* _About this exercise_
Repeat, exactly and with no pictures, the lines that run from the beginning of the entries through the line containing "index mcp: (711, 1332)".

--- Supplied data Enclosed Below ---

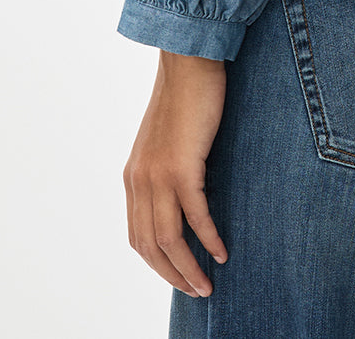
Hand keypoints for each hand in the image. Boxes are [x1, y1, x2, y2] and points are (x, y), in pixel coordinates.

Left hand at [123, 50, 229, 297]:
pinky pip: (196, 215)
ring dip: (188, 268)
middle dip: (173, 275)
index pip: (138, 236)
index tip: (179, 276)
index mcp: (133, 178)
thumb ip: (165, 171)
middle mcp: (139, 181)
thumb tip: (182, 198)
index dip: (157, 263)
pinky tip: (221, 252)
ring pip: (170, 239)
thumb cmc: (184, 99)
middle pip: (151, 246)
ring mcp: (159, 175)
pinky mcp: (183, 167)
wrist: (188, 63)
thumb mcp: (165, 142)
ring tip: (207, 285)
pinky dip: (208, 238)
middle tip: (197, 291)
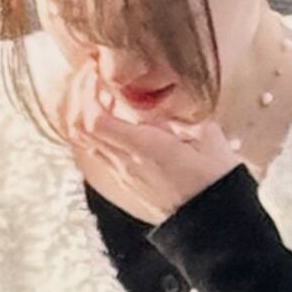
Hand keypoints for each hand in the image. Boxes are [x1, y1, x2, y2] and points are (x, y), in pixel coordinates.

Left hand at [51, 45, 242, 225]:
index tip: (94, 69)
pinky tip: (115, 116)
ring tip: (101, 92)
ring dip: (84, 112)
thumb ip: (177, 113)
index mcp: (142, 148)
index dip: (85, 91)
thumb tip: (156, 100)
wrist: (213, 222)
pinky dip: (95, 128)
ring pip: (84, 140)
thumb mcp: (205, 135)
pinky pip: (97, 150)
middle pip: (77, 128)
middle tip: (91, 75)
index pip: (93, 119)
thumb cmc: (214, 179)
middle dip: (78, 96)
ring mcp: (121, 174)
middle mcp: (124, 163)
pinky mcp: (125, 181)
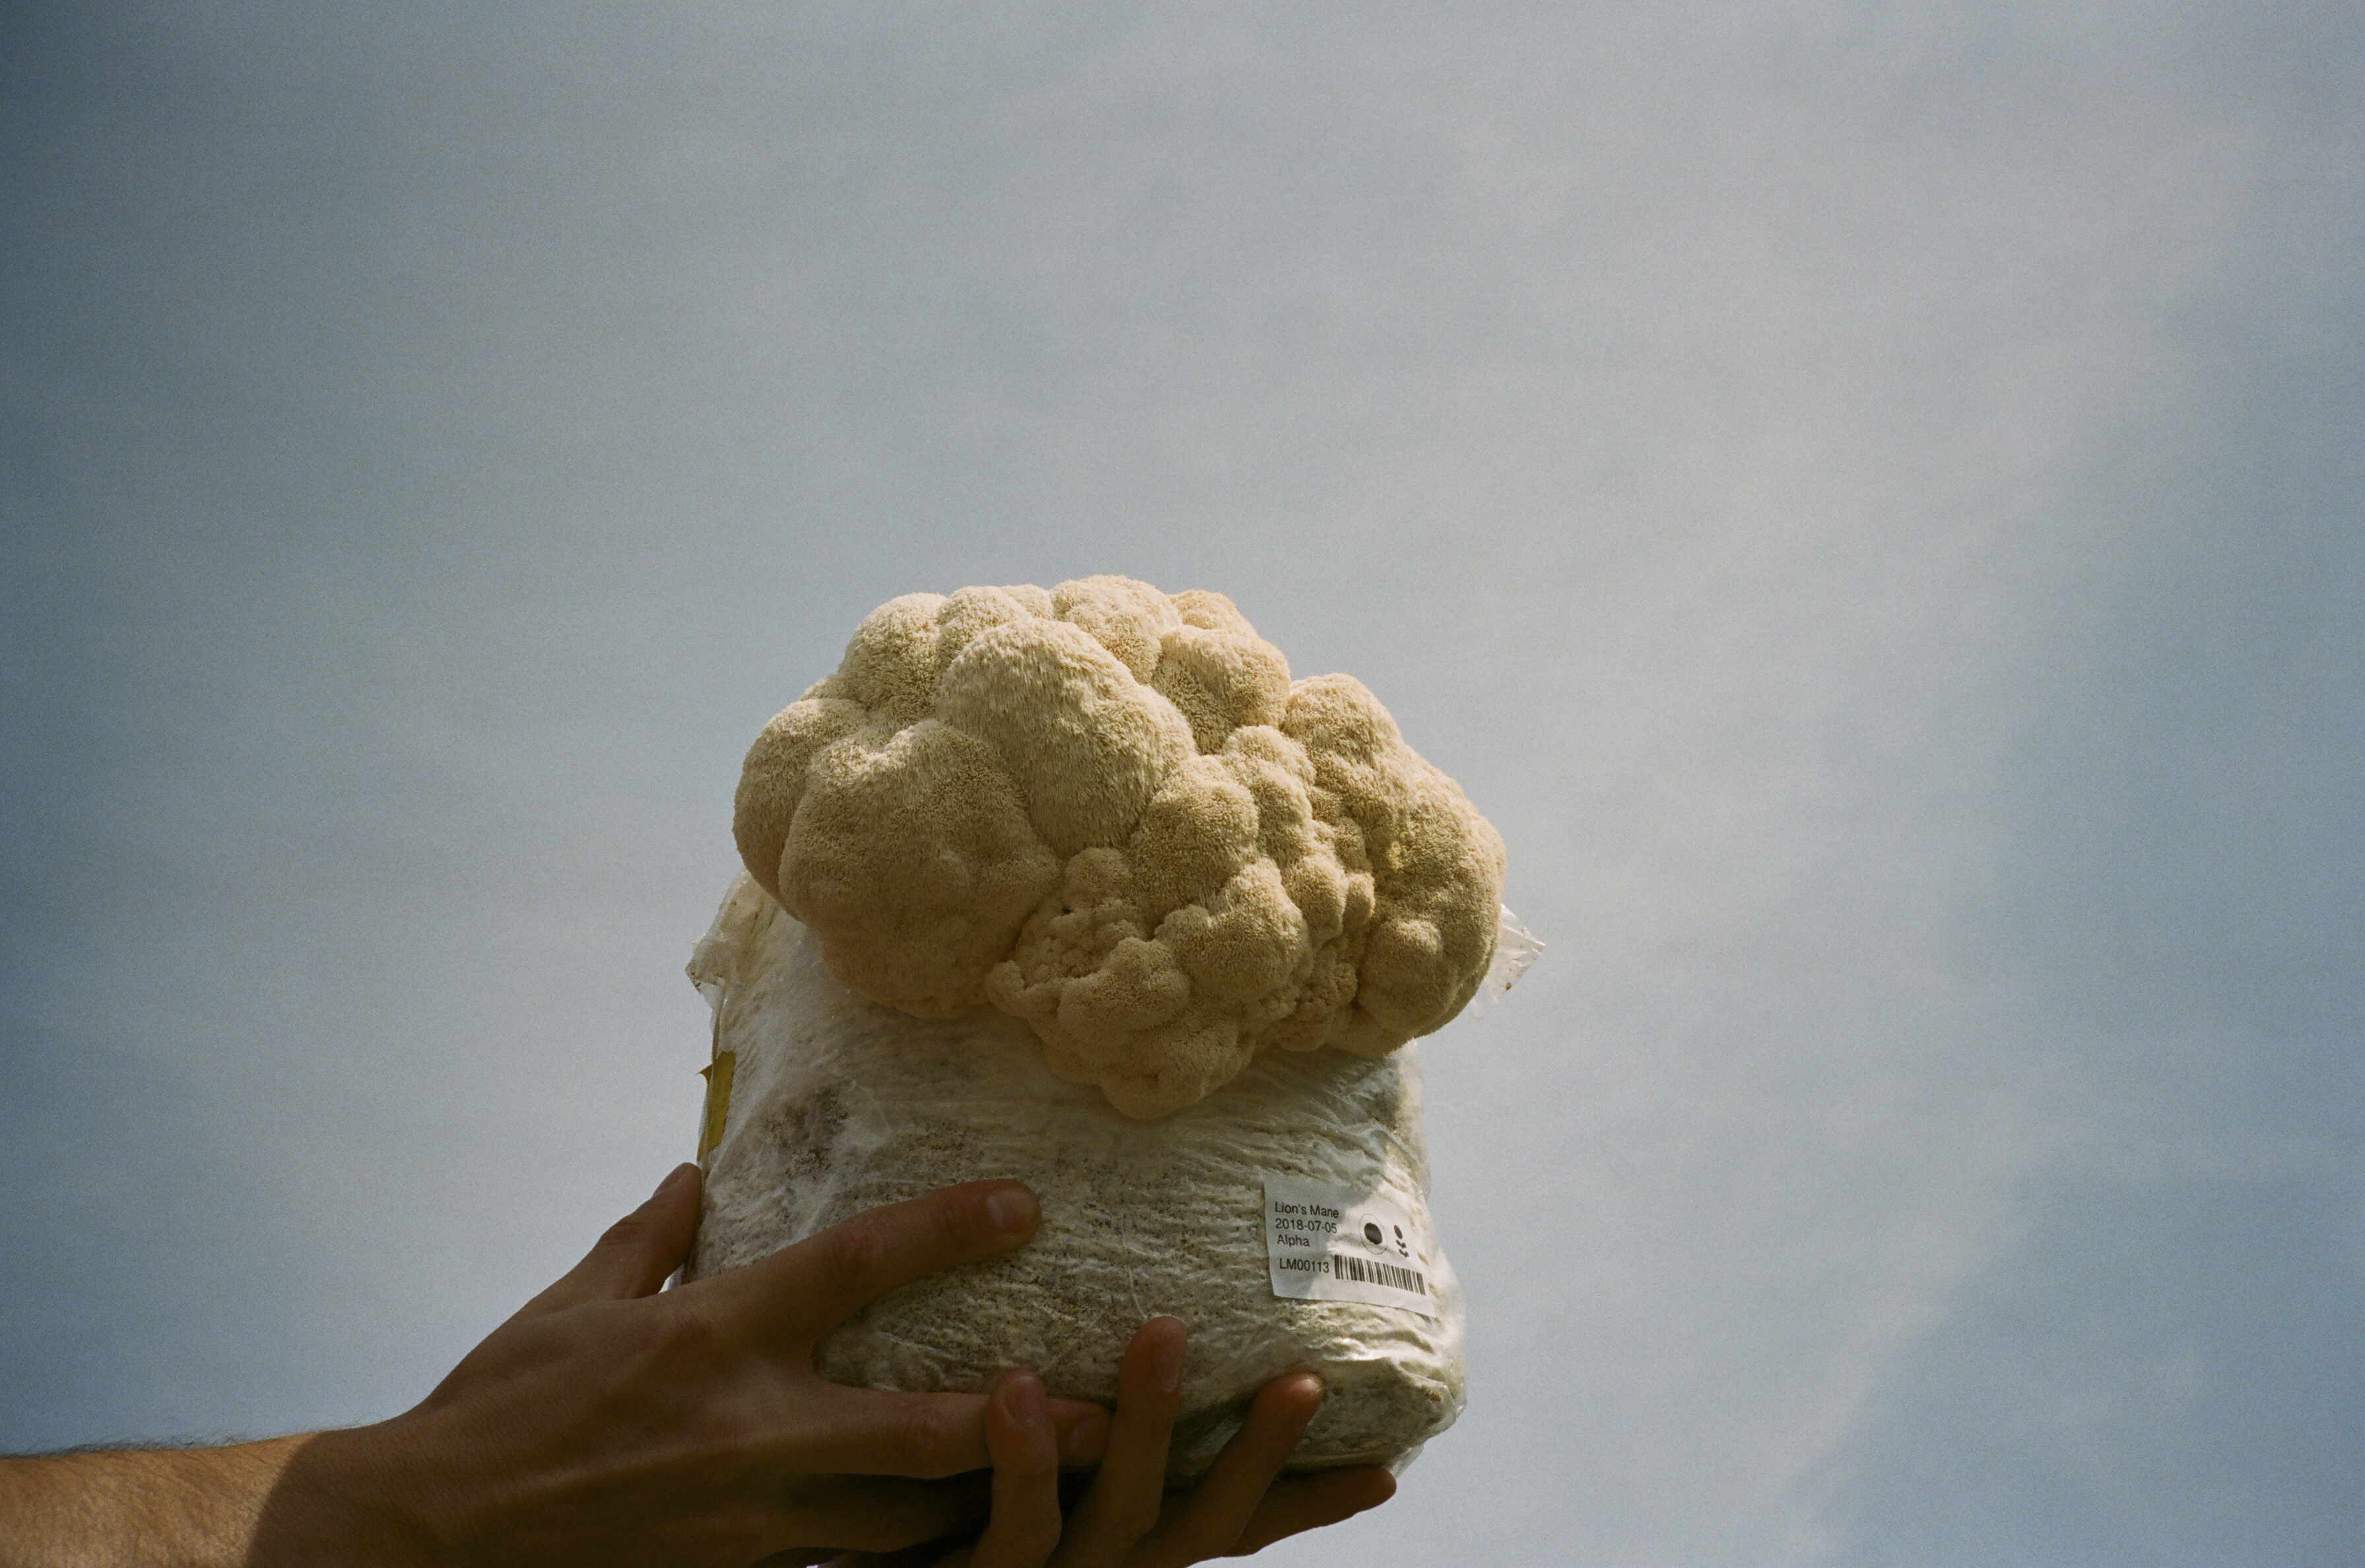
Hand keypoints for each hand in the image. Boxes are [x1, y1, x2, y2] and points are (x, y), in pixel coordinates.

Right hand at [246, 1165, 1111, 1565]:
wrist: (424, 1540)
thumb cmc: (495, 1406)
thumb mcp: (567, 1301)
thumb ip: (648, 1237)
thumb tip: (696, 1173)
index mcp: (711, 1332)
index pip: (856, 1264)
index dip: (951, 1227)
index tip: (1026, 1203)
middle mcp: (748, 1428)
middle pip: (924, 1426)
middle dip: (1030, 1425)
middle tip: (1119, 1412)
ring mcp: (749, 1522)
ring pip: (908, 1525)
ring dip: (993, 1507)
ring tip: (1078, 1494)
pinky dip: (911, 1564)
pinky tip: (968, 1556)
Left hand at [912, 1319, 1395, 1566]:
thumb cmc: (931, 1521)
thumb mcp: (1022, 1475)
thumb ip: (1074, 1421)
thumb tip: (1131, 1307)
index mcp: (1125, 1546)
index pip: (1235, 1525)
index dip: (1309, 1502)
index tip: (1388, 1467)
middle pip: (1201, 1522)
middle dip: (1256, 1453)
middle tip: (1302, 1377)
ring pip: (1119, 1514)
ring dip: (1147, 1421)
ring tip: (1162, 1331)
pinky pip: (1009, 1530)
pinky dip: (1026, 1458)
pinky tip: (1019, 1386)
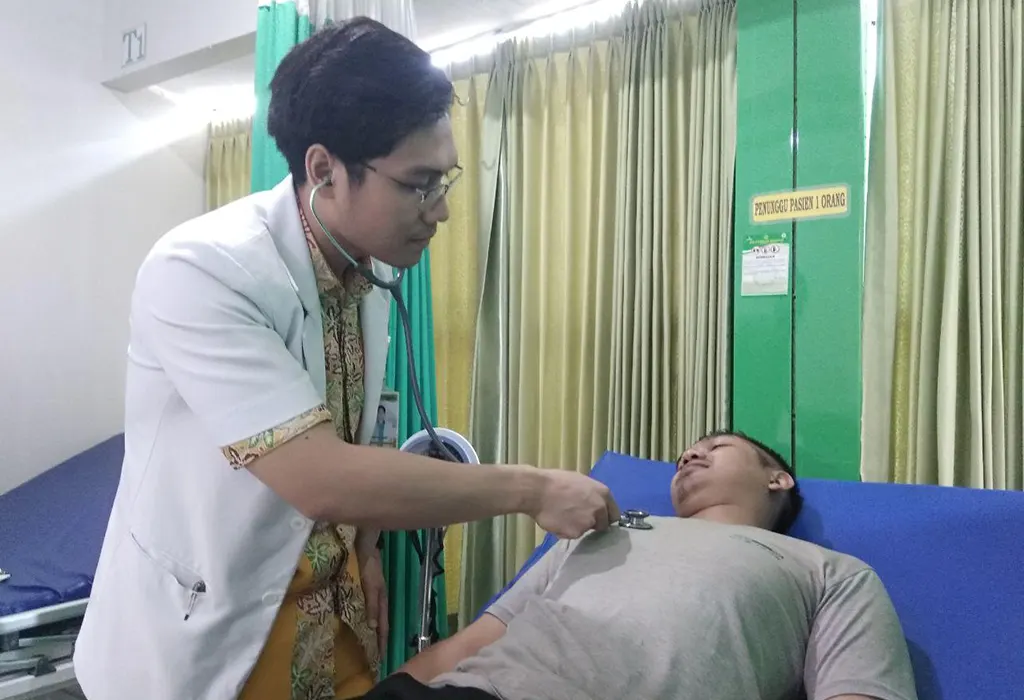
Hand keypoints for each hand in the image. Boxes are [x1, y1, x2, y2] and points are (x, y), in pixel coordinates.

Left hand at [357, 542, 388, 658]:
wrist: (363, 540)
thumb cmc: (368, 562)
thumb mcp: (371, 584)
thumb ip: (372, 604)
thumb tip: (373, 628)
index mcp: (381, 598)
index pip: (383, 625)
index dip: (383, 641)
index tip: (381, 659)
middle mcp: (378, 596)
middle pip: (380, 622)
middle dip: (378, 638)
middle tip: (374, 656)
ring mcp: (371, 590)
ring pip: (373, 614)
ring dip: (371, 628)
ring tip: (366, 643)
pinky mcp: (363, 584)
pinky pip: (366, 605)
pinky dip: (364, 616)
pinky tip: (357, 620)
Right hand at [528, 469, 619, 538]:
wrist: (537, 491)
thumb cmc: (556, 482)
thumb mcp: (580, 481)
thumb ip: (592, 495)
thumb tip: (593, 503)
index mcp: (603, 493)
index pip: (614, 513)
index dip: (605, 516)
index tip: (598, 519)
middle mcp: (600, 508)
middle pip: (603, 525)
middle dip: (592, 523)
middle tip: (576, 517)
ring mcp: (589, 521)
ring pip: (586, 530)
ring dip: (577, 527)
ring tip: (562, 516)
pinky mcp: (576, 532)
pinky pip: (572, 535)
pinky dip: (566, 531)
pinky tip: (557, 520)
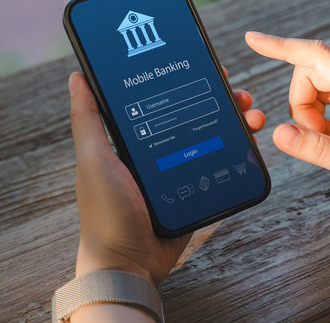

--- End of Enclosed Supplied data ---

* _Response_
Hand keypoints for each hand in the image. Boxes are [x1, y1, x2, y2] and points are (x, y), in pixel coordinates.

Left hand at [123, 50, 229, 297]:
pinky pip: (196, 215)
ring dip: (188, 268)
middle dip: (173, 275)
index pip: (138, 236)
index tip: (179, 276)
index mcp: (133, 178)
thumb ip: (165, 171)
middle mcp: (139, 181)
thumb tip: (182, 198)
index dip: (157, 263)
pinky tip: (221, 252)
ring pip: (170, 239)
thumb cmc: (184, 99)
middle pip: (151, 246)
ring mcp: (159, 175)
pinky mcp: (183, 167)
wrist: (188, 63)
thumb mcp: (165, 142)
ring tip: (207, 285)
pinky dip: (208, 238)
middle tip: (197, 291)
Hand keypoints for each hand in the image. Boxes are [x1, y1, x2, y2] and points are (x, y), in pixel coordinates.

Left hand at [51, 45, 242, 225]:
index tip: (94, 69)
pinky tip: (115, 116)
ring tip: (101, 92)
ring dip: (84, 112)
thumb ip: (177, 113)
index mcp: (142, 148)
index dip: (85, 91)
thumb tip: (156, 100)
wrist: (213, 222)
pinky dip: (95, 128)
ring pip: (84, 140)
thumb mcp: (205, 135)
pinky pip: (97, 150)
middle pip: (77, 128)
middle tip: (91, 75)
index pip: (93, 119)
thumb cmc: (214, 179)
middle dip: (78, 96)
ring mcp: (121, 174)
middle mcp: (124, 163)
pinky mcp: (125, 181)
Hand keypoints for each hand in the image. Boxes are [x1, y1, x2, y2] and points are (x, y), in pixel coordinates.

Right hand at [246, 1165, 1111, 1565]:
wrist: (424, 1540)
thumb cmc: (495, 1406)
thumb mcp: (567, 1301)
thumb ip: (648, 1237)
thumb tip: (696, 1173)
index mcp: (711, 1332)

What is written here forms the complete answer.